Despite positioning himself at home as all-knowing leader and national savior, Xi has to find a face-saving way to back away from the fatal overreach of his signature Made in China 2025 policy and his doubling down on favoring state-owned enterprise over the private sector.
This trade war is really a tech war. Made in China 2025 lays out detailed plans and timetables with specified market share goals for China dominating the important technologies of the future, including artificial intelligence, robotics, biopharma, aerospace, and self-driving vehicles. Backed by endless state money, regulators that can choke out multinational competitors, and national champions able to undercut global pricing, the policy is viewed as an existential threat by governments and technology companies across the globe.
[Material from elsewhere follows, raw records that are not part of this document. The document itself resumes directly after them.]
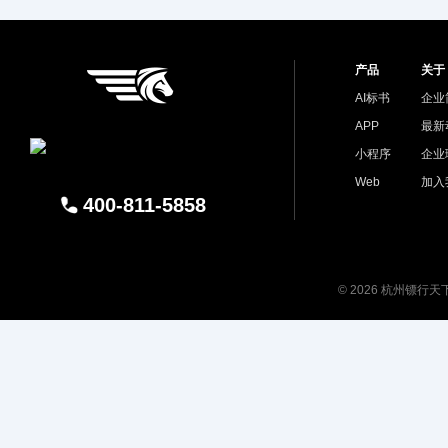
产品
关于
AI标书
企业
APP
最新
小程序
企业
Web
加入
400-811-5858
© 2026 杭州镖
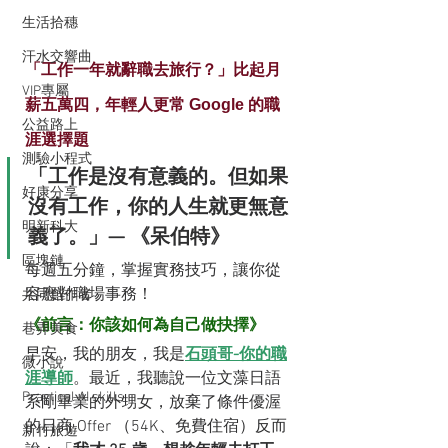
生活拾穗
汗水交響曲
「工作一年就辭職去旅行？」比起月
VIP專屬
薪五萬四，年輕人更常 Google 的職
公益路上
涯選擇題
測驗小程式
「工作是沒有意義的。但如果
好康分享
沒有工作，你的人生就更無意
明新科大
義了。」— 《呆伯特》
區塊鏈
每週五分鐘，掌握實務技巧，讓你從
容應對職場事務！
共同創作者
《前言：你該如何為自己做抉擇》
巷弄美食
早安，我的朋友，我是
石頭哥-你的職
微小說
涯導師
。最近，我聽說一位文藻日語
Practical AI skills
系剛畢業的外甥女，放棄了條件優渥
的日商 Offer （54K、免費住宿）反而
新竹旅遊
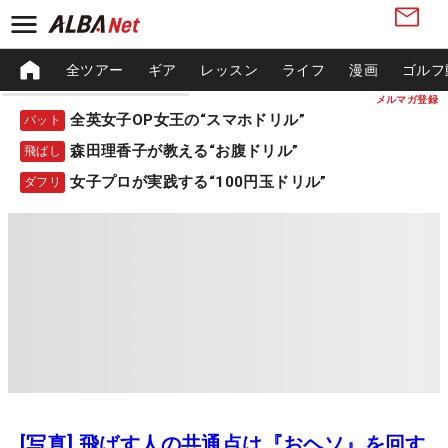
全ツアー
ギア
レッスン
ライフ
漫画
ゴルフ
メルマガ登録
全英女子OP女王の“スマホドリル”
パット
森田理香子が教える“お腹ドリル”
飛ばし
女子プロが実践する“100円玉ドリル”
ダフリ
[写真] 飛ばす人の共通点は『おヘソ』を回す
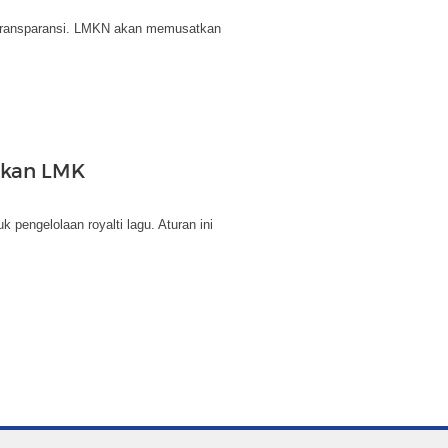
 transparansi. LMKN akan memusatkan
kan LMK
pengelolaan royalti lagu. Aturan ini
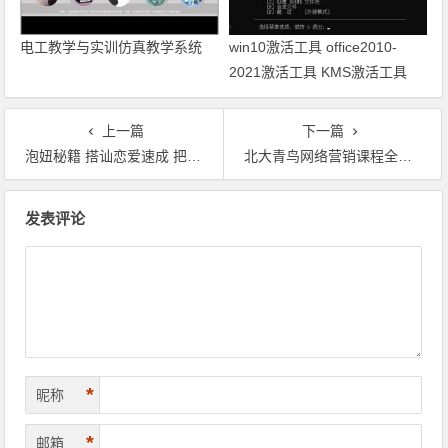
电工教学与实训仿真教学系统
win10激活工具 office2010-
2021激活工具 KMS激活工具
上一篇
下一篇
泡妞秘籍 搭讪恋爱速成 把妹话术 泡妞大全
北大青鸟网络营销课程全套4个单元完整版
文
发表评论
章
导
航
*
昵称
*
邮箱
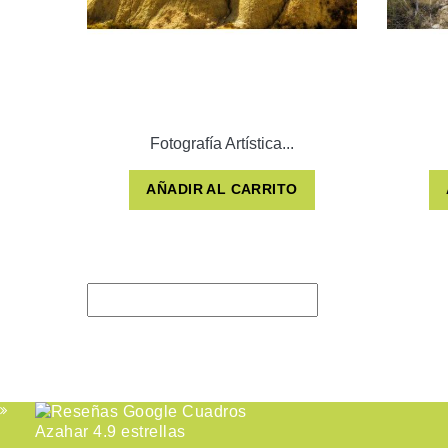
Fotografía Artística...
AÑADIR AL CARRITO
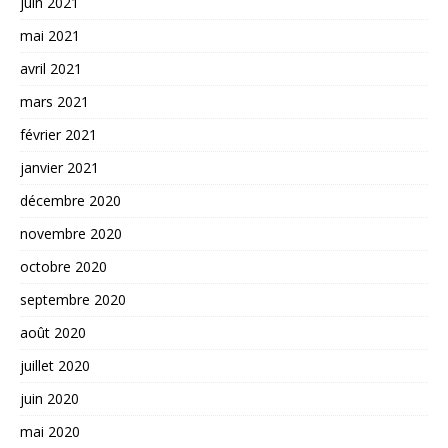
juin 2021
mai 2021
avril 2021
mars 2021
février 2021
janvier 2021
décembre 2020
novembre 2020
octobre 2020
septembre 2020
août 2020
juillet 2020
juin 2020
mai 2020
The policy is already on its way to failure. The success of Made in China 2025 depends on investing in and acquiring foreign tech companies and accessing the world’s leading science and technology institutions. But the United States, Europe, Japan and other advanced industrial nations have begun blocking Chinese technology investments and acquisitions.
China’s private sector is capable of building a world-class technology portfolio. The country’s scientists, engineers, and entrepreneurs have attended the best universities and worked for leading technology companies for decades. If Chinese private entrepreneurs backed by the mountains of available private venture capital were purchasing technology companies and investing in overseas startups, nobody would raise a stink. Xi can walk back Made in China 2025 by pivoting to the private sector and ensuring fair competition in the China market. After all, nearly two-thirds of China’s growth and 90 percent of new jobs come from the private sector, according to the All-China Federation of Industry and Commerce.
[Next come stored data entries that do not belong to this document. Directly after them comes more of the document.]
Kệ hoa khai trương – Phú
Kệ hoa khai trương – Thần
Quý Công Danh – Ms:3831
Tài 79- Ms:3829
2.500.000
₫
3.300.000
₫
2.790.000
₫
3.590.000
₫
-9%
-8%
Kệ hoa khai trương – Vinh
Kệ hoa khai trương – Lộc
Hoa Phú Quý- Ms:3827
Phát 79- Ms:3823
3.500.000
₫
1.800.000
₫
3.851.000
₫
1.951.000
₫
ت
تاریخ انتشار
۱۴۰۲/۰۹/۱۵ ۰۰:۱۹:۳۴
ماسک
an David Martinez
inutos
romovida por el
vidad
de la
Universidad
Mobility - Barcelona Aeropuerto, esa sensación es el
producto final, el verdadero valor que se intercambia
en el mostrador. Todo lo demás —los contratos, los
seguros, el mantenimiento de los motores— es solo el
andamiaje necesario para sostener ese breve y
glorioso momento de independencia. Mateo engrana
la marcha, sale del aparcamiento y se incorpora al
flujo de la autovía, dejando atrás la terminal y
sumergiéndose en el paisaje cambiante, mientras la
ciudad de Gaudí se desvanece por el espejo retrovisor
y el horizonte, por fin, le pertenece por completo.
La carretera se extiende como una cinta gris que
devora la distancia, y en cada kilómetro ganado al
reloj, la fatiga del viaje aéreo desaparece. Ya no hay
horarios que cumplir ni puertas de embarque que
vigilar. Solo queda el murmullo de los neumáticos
The beauty of Trump and Xi entering negotiations to join the TPP together is that the TPP agreement is structured to be a living document with a periodic review process and terms that can be adjusted so members can have time reform their systems to comply. Chinese officials have been watching the TPP-11 closely and have sent some signals of interest in joining. Meanwhile, in January, Trump said he would consider rejoining the TPP if a “substantially better deal” was possible. He is capable of saying anything on any given day, but he did declare a minor tweaking of NAFTA as a huge victory, so shifting course on TPP is not out of reach.
My guess is that the 11 TPP signatory countries that went ahead after the United States pulled out in January 2017 would welcome such an initiative from Washington and Beijing. None of them want to be in position of choosing between China and the United States, nor do they want to see the two countries decoupling.
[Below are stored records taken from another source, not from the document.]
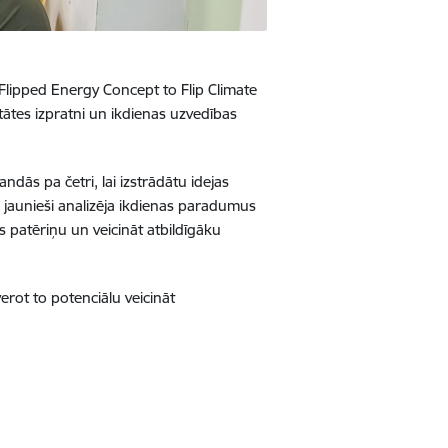
“Flipped Energy Concept to Flip Climate
itātes izpratni un ikdienas uzvedības
dās pa četri, lai izstrādātu idejas
 jaunieši analizēja ikdienas paradumus
 patēriņu un veicināt atbildīgāku
rot to potenciālu veicināt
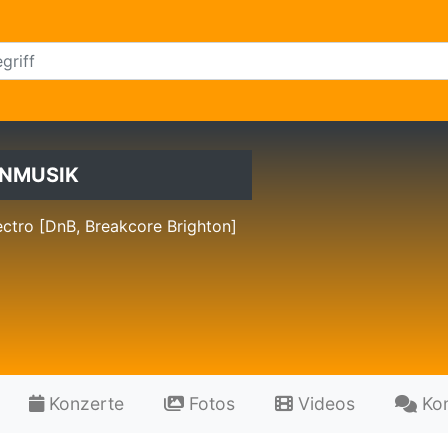
NMUSIK
ctro [DnB, Breakcore Brighton]
Konzerte
Fotos
Videos
Ko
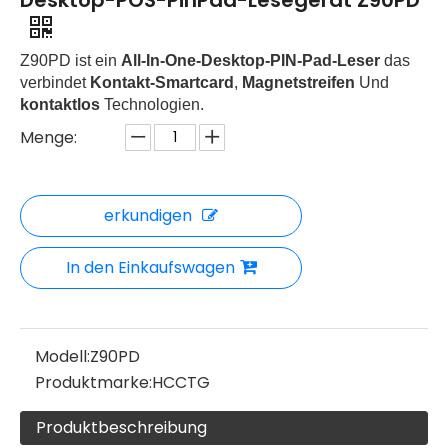
Desktop-POS-PinPad-Lesegerät Z90PD
Z90PD ist ein
All-In-One-Desktop-PIN-Pad-Leser
das
verbindet
Kontakt-Smartcard
,
Magnetstreifen
Und
kontaktlos
Technologien.
Menge:
erkundigen
In den Einkaufswagen
Modell:
Z90PD
Produktmarke:
HCCTG
Produktbeschreibung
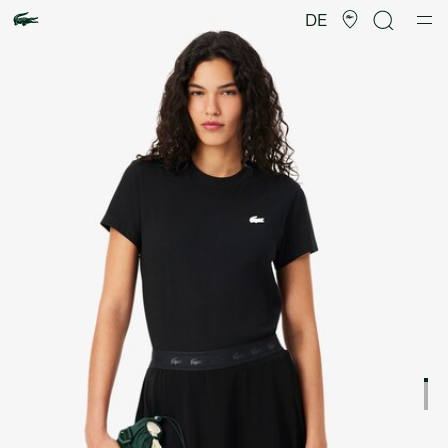
Produktbildergalerie
DE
What gets lost in this trade turbulence is that the people of the United States and China are quite compatible. Americans and Chinese are very entrepreneurial, commercially oriented, independent-minded, and have very similar ways of looking at life. Their businesses get along when allowed to do real business without government interference or intervention. The core disconnect is the radically different makeup of the two political systems and seemingly irresolvable ideological and national security issues.
Trump and Xi are also not so different. They both have authoritarian personalities, distrust their own bureaucracies, formulate plans and policies through small groups of advisors, and fancy themselves as historic, game-changing figures worthy of personality cults. That’s part of the reason both sides are in the trenches in the first place.
But at the G-20 in Buenos Aires, the two leaders have a chance to forge a Christmas truce, change their game, and make history by using the TPP to bring business and trade back as a ballast in U.S.-China relations.